スライサーの選択状態はファイル保存時の状態がそのまま保持されます。そのため、特定のフィルター状態でファイルを保存すれば、次回開いたときもその状態で表示されます。ただし、「毎回この状態で開きたい」という場合は、VBAマクロのWorkbook_Openイベントでスライサーの状態をリセットするコードを記述する方法が確実です。
Q8:スライサーのフォントサイズを変更するにはどうすればいいですか?
スライサーのフォントサイズは、カスタムスライサースタイルで変更できます。「スライサー」タブ → スタイル一覧の「その他」→「新しいスライサースタイル」を選択し、各要素(ヘッダー、選択済みアイテムなど)のフォントサイズを個別に設定してください。直接フォントサイズを変更するボタンはスライサーには用意されていません。

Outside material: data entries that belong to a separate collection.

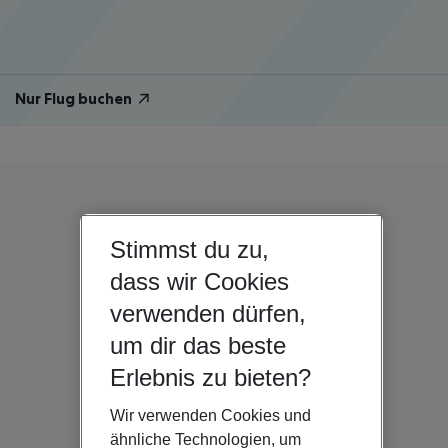
Nur Flug buchen
Stimmst du zu,
dass wir Cookies
verwenden dürfen,
um dir das beste
Erlebnis zu bieten?
Wir verwenden Cookies und
ähnliche Technologien, um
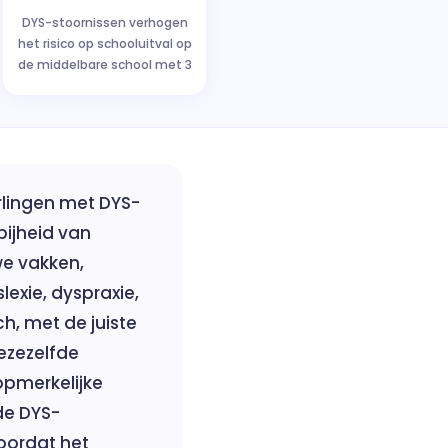
DYS-stoornissen verhogen
het risico op schooluitval op
de middelbare school met 3
rlingen met DYS-
ijheid van
we vakken,
lexie, dyspraxie,
h, met de juiste
ezezelfde
opmerkelijke
de DYS-
oordat het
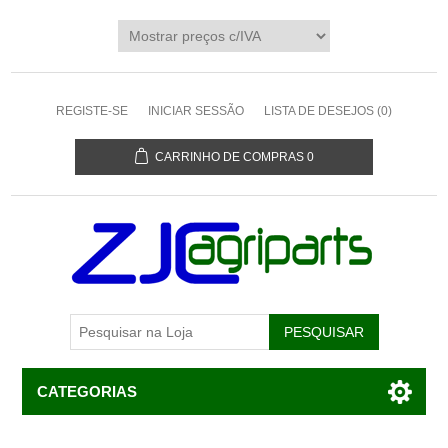
REGISTE-SE
INICIAR SESSÃO
LISTA DE DESEJOS
(0)
CARRINHO DE COMPRAS
0
CATEGORIAS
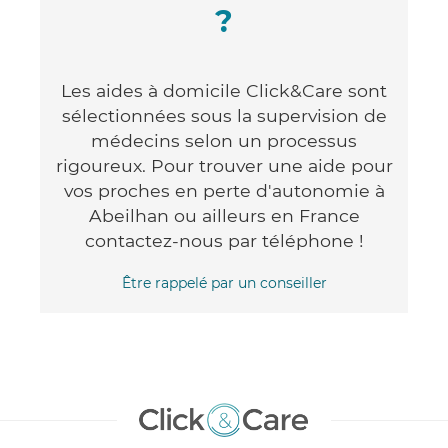
?
Les aides à domicile Click&Care sont
sélectionnées sous la supervision de
médecins selon un processus
rigoureux. Pour trouver une aide pour
vos proches en perte d'autonomie à
Abeilhan ou ailleurs en France
contactez-nous par téléphone !
Être rappelé par un conseiller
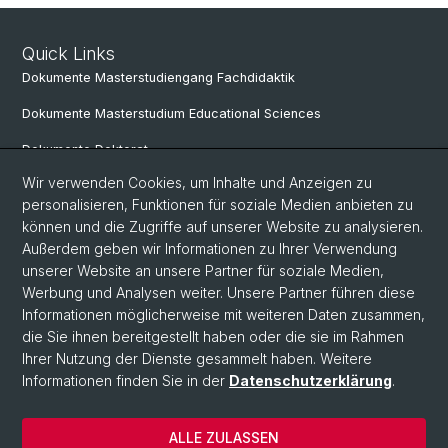
Quick Links
Dokumente Masterstudiengang Fachdidaktik
Dokumente Masterstudium Educational Sciences
Dokumente Doktorat
Wir verwenden Cookies, um Inhalte und Anzeigen zu
personalisieren, Funktionen für soziale Medien anbieten zu
Social Media
können und die Zugriffe auf unserer Website zu analysieren.
Außerdem geben wir Informationen zu Ihrer Verwendung
LinkedIn
unserer Website an unsere Partner für soziale Medien,
Werbung und Analysen weiter. Unsere Partner führen diese
Informationen möglicherweise mit weiteren Daten zusammen,
Instagram
die Sie ihnen bereitgestellt haben oder die sie im Rahmen
Ihrer Nutzung der Dienste gesammelt haben. Weitere
Informationen finden Sie in der
Datenschutzerklärung
.
© Universität Basel
Datenschutzerklärung
ALLE ZULASSEN
Home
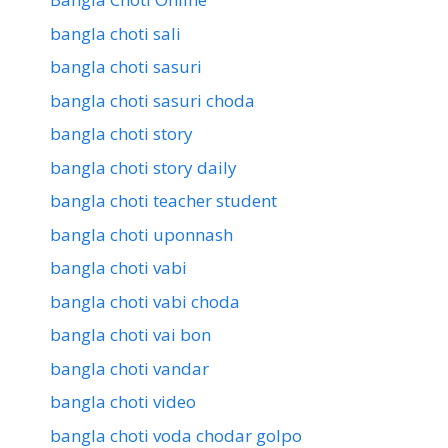
bangla choti sali
bangla choti sasuri
bangla choti sasuri choda
bangla choti story
bangla choti story daily
bangla choti teacher student
bangla choti uponnash
bangla choti vabi
bangla choti vabi choda
bangla choti vai bon
bangla choti vandar
bangla choti video
bangla choti voda chodar golpo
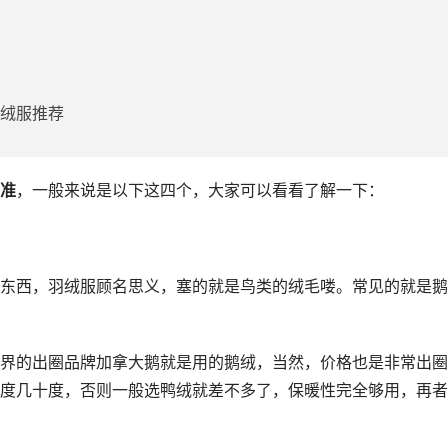
羽绒服推荐
准
，一般来说是以下这四个，大家可以看看了解一下：
东西，羽绒服顾名思义，塞的就是鸟类的绒毛喽。常见的就是鹅
界的出圈品牌加拿大鹅就是用的鹅绒，当然，价格也是非常出圈
度几十度，否则一般选鸭绒就差不多了，保暖性完全够用，再者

Q9:Power BIのスライサーとExcelのスライサーは同じですか?
概念は似ていますが、別の機能です。Power BIのスライサーはより高機能で、範囲スライダーやドロップダウン形式など多様な表示形式をサポートしています。Excelのスライサーをそのままpower BIに持ち込むことはできませんが、Power BIではより柔軟なダッシュボードを構築できます。
Q10:スライサーが多すぎると動作に影響しますか?
スライサーの数が多くなると、データ量次第ではExcelの動作が遅くなることがあります。目安として、1つのシートに5個以上のスライサーを配置する場合はパフォーマンスに注意してください。対策としては、使用頻度の低いフィルター条件は通常のフィルター機能で対応し、スライサーは主要な絞り込み条件だけに使うのがおすすめです。
まとめ
Excelのスライサーは、データのフィルタリングを視覚的かつ直感的に行える強力な機能です。この記事のポイントをおさらいしましょう。
- スライサーの基本:ボタンをクリックするだけでデータを絞り込める視覚的なフィルター。テーブルとピボットテーブルに対応
- テーブルへの挿入:Ctrl + T でテーブル化 →「テーブル デザイン」タブ →「スライサーの挿入」で追加
- ピボットテーブルとの連携:「レポートの接続」で1つのスライサーから複数のピボットテーブルを制御可能
- タイムラインスライサー:日付データ専用。年・四半期・月・日単位で期間を直感的に絞り込める(ピボットテーブル専用)
- カスタマイズ:スタイル・色・サイズ・列数を自由に調整。オリジナルスタイルの作成も可能
- ダッシュボード:複数のスライサーとピボットグラフを組み合わせれば、本格的なデータ分析ダッシュボードを構築できる
スライサーを使いこなせれば、Excelでのデータ分析が格段に効率的になります。まずはテーブルにスライサーを1つ挿入するところから始めてみてください。一度便利さを体感すれば、きっと手放せなくなるはずです。